Iraq continued to face significant challenges moving criminal cases from arrest to trial. The government carried out few investigations of alleged sectarian-based crimes. While Iraqi security forces made numerous high-profile public arrests of suspected terrorists during the year, arrests following a murder or other crimes remained rare. Iraqi law enforcement officials, with U.S. training support, improved their investigative skills such as forensic evidence collection.
On October 26, an Iraqi court convicted a former Iraqi army sergeant and sentenced him to life for the 2007 murder of two U.S. soldiers. Despite political pressure, the investigative judge conducted a thorough investigation and took ballistics evidence and the testimony of U.S. witnesses into account.
Political influence over the judiciary remained a challenge. Judges investigating and adjudicating terrorism cases faced threats to their personal safety and that of their families. Some terrorism cases were dismissed due to actual or implied threats, and it was reported that some judges made politically motivated decisions.
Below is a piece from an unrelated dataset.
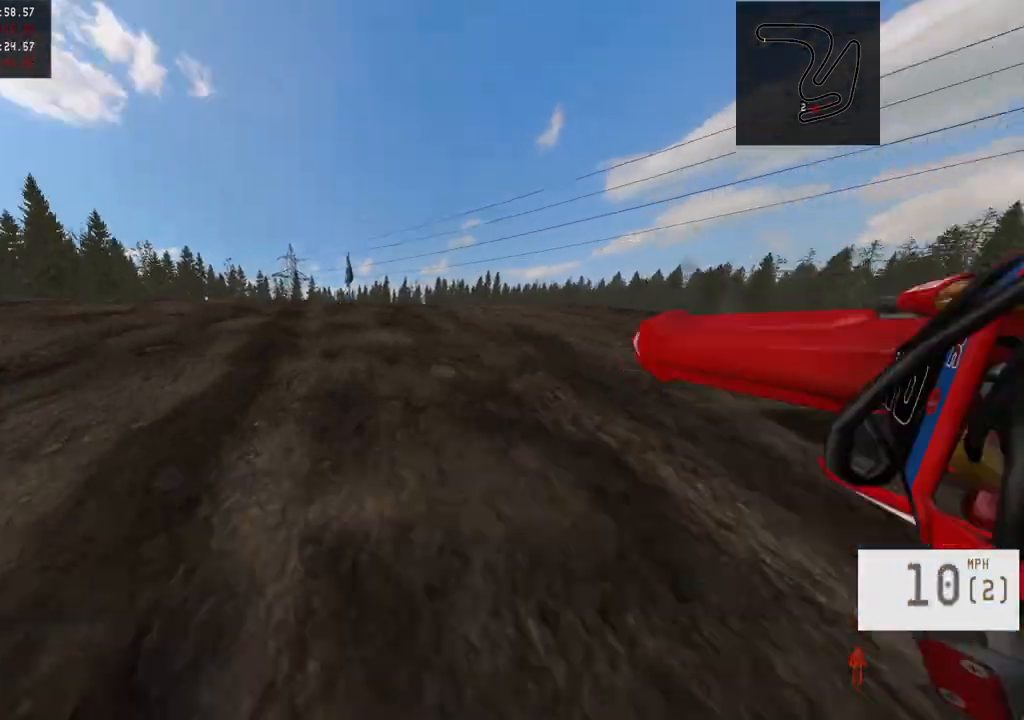
{"buttons": [], "left_stick": "center", "right_stick": "center", "events": []}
Countering Terrorist Finance: Iraq's Anti-Money Laundering/Counterterrorist Finance (AML/CTF) legislation is Coalition Provisional Order Number 93. There has never been a prosecution under this statute. Iraq continued to track and identify overseas assets belonging to members of the former regime and linked to terrorist financing. As of December, Iraq had seized and recovered over U.S. $200 million of these funds since 2003. The Iraqi government continued to improve its ability to track and identify funds stolen and transferred outside Iraq.
Although money exchangers and transmitters were required to be licensed by the Central Bank of Iraq (CBI), the level of supervision and enforcement was minimal. Money exchangers and transmitters were not required to report suspicious transactions to the CBI. The CBI provided inadequate AML/CTF training to regulators and operators of money exchangers and transmitters. The Iraqi Money Laundering Reporting Office did not have the capacity to oversee and train banks and money exchangers and transmitters on AML/CTF issues. In 2011, Iraq implemented a non-governmental organization (NGO) statute that the legislature passed in 2010. The law provides for the auditing of NGOs and specifies financial reporting requirements. However, the law only requires NGOs to submit an annual "detailed description of the sources of funds" and does not specifically provide for oversight of NGO financing to detect money laundering or terrorist finance.
For further information on money laundering and financial crimes, we refer you to the 2011 International Narcotics Control Strategy Report (INCSR), Volume 2, Money Laundering and Financial Crimes: http://www.state.gov/j/inl/rls/nrcrpt/index.htm.
Regional and International Cooperation: Iraq, Turkey, and the United States continued a trilateral security dialogue as part of ongoing efforts to combat the Kurdistan Workers' Party (PKK) in the region. Iraqi leaders, including those of the Iraqi Kurdistan Region, held multiple meetings with Turkish counterparts to discuss counter-PKK cooperation.
Countering Radicalization and Violent Extremism: In public statements, Iraqi leaders routinely denounced terrorism. The Iraqi government took steps to bring certain Shia extremist groups into the political process. Within the Iraqi correctional system, a few individual prison wardens successfully implemented localized de-radicalization and reintegration programs for detainees. However, the government did not have a centralized terrorist rehabilitation program.